ニルスの母アンヌと面会したアストリッドは、彼女ががんに侵されていることを知らされる。
ハロウィーンの夜、ブルターニュの実業家の息子エルワン・ル・トレアシュがパリのバーで死んでいるのが見つかる。彼は2年前に交通事故で死んだとされていたが、ラファエルたちが墓の中の遺体を確認すると全くの別人と判明。当時、遺体を診たグウェンダル・ルルー医師から話を聞こうとするが、彼はグワドムール村の診療所で首を吊って自殺してしまう。
ラファエルとアストリッド、フルニエの3人は、エルワンの故郷でもあるグワドムール村へ向かい、捜査をすることに。地元の憲兵隊によると、ルルー医師はエルワンの名付け親で、エルワンが10代の頃に兄と喧嘩して家を追い出された後、彼の面倒を見ていたという。
グワドムール村には、エルワンの母と双子の妹ソアジグが住んでいた。10年前、エルワンの兄で跡継ぎでもあったロイックが階段から転落して亡くなり、家族は壊れてしまったという。診療所でロイックの死亡診断書を見つけたアストリッドとフルニエは、死因に疑問を抱く。3人はロイックの遺体を掘り起こし、頭を殴られて殺されたと確信する。
アストリッドたちは宿泊先の館で、エルワンが隠れ住んでいた痕跡を見つける。彼はジュスタン・ベリエと名乗ってワルシャワで暮らしていたが、妹のソアジグからの手紙を受け取って帰国し、ルルー医師の手引きでこの館に隠れていたのだ。
ラファエルに問い詰められたソワジグは、兄のロイックを殺したのは自分だと打ち明ける。彼女は14歳の頃からロイックにレイプされていた。エルワンはルルー医師に「ロイックを殺した」と嘘をついて協力を頼み、転落事故を偽装させたのだ。
だが2年前、ルルー医師は酒に酔ってエルワンの父クリスチャンに秘密を漏らしてしまった。クリスチャンはロイックを殺したエルワンを許せず、事故を偽装して彼を追放した。
ソアジグがエルワンを呼び戻したのは、父に真実を打ち明け、誤解を解くためだった。だがクリスチャンとは連絡がつかず、代わりに弟のヤンがエルワンからの電話に出た。エルワンはヤンをバーに呼び出して真実を話したが、ヤンは信じようとせず、家族を壊したエルワンを恨んで瓶で殴り、殺害したのだった。
がんを患ったアンヌは、治療のためトゥールーズにある専門の施設に移送されることになり、ニルスと伯父も引っ越すことに。
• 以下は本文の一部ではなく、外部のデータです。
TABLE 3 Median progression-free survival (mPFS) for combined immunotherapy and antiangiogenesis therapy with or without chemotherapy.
別れの日、アストリッドは父の写真をニルスに手渡す。
ラファエルが交通事故に遭ったという連絡を受け、アストリッドは動揺する。病院に搬送されたラファエルは、事故に遭う前の4日間の記憶を失っており、なぜ事故に遭ったのかも覚えていなかった。
ラファエルが乗っていた車の助手席には、剛腕で知られたサッカー選手の元代理人ジャン・マルク・ルーヴェがいたが、彼はラファエルの銃で撃たれて死んでいた。ルーヴェは10年前に事件を起こすも不起訴となり、「人身売買の黒幕」となじったラファエルを訴えて接近禁止命令を勝ち取っていた。
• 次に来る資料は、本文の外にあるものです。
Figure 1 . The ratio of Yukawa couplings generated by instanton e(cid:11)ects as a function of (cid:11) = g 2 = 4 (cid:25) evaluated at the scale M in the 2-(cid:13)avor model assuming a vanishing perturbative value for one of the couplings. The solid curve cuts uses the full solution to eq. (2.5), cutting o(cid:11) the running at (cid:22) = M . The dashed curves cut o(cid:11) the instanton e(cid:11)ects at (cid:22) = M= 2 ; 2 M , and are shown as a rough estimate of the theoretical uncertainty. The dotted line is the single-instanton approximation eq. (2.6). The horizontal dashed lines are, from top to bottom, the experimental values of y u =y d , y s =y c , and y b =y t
何も覚えていないラファエルだったが、「撃つわけない」と無実を主張。事件の捜査はリヨン司法警察のシモニ警視に任されるが、ラファエルを信じるバシェール警視正は「数時間で無実を証明しろ」と密かにラファエルに捜査を命じる。
アストリッドとともに捜査を開始したラファエルは、コートのポケットの中から“ル・ミロンガ”と書かれたライターを見つけ、その店で聞き取りを行う。店員によると、ラファエルは昨日の夕方来店し、ある男と会って酔いつぶれていたという。
ラファエルはかすかな記憶を頼りに店の外の路地を歩き、ルーヴェの殺害現場を発見する。そこでラファエルの携帯電話も見つかるが、ルーヴェを呼び出すメッセージを送っていたことがわかり、思わず携帯を置いてその場を立ち去る。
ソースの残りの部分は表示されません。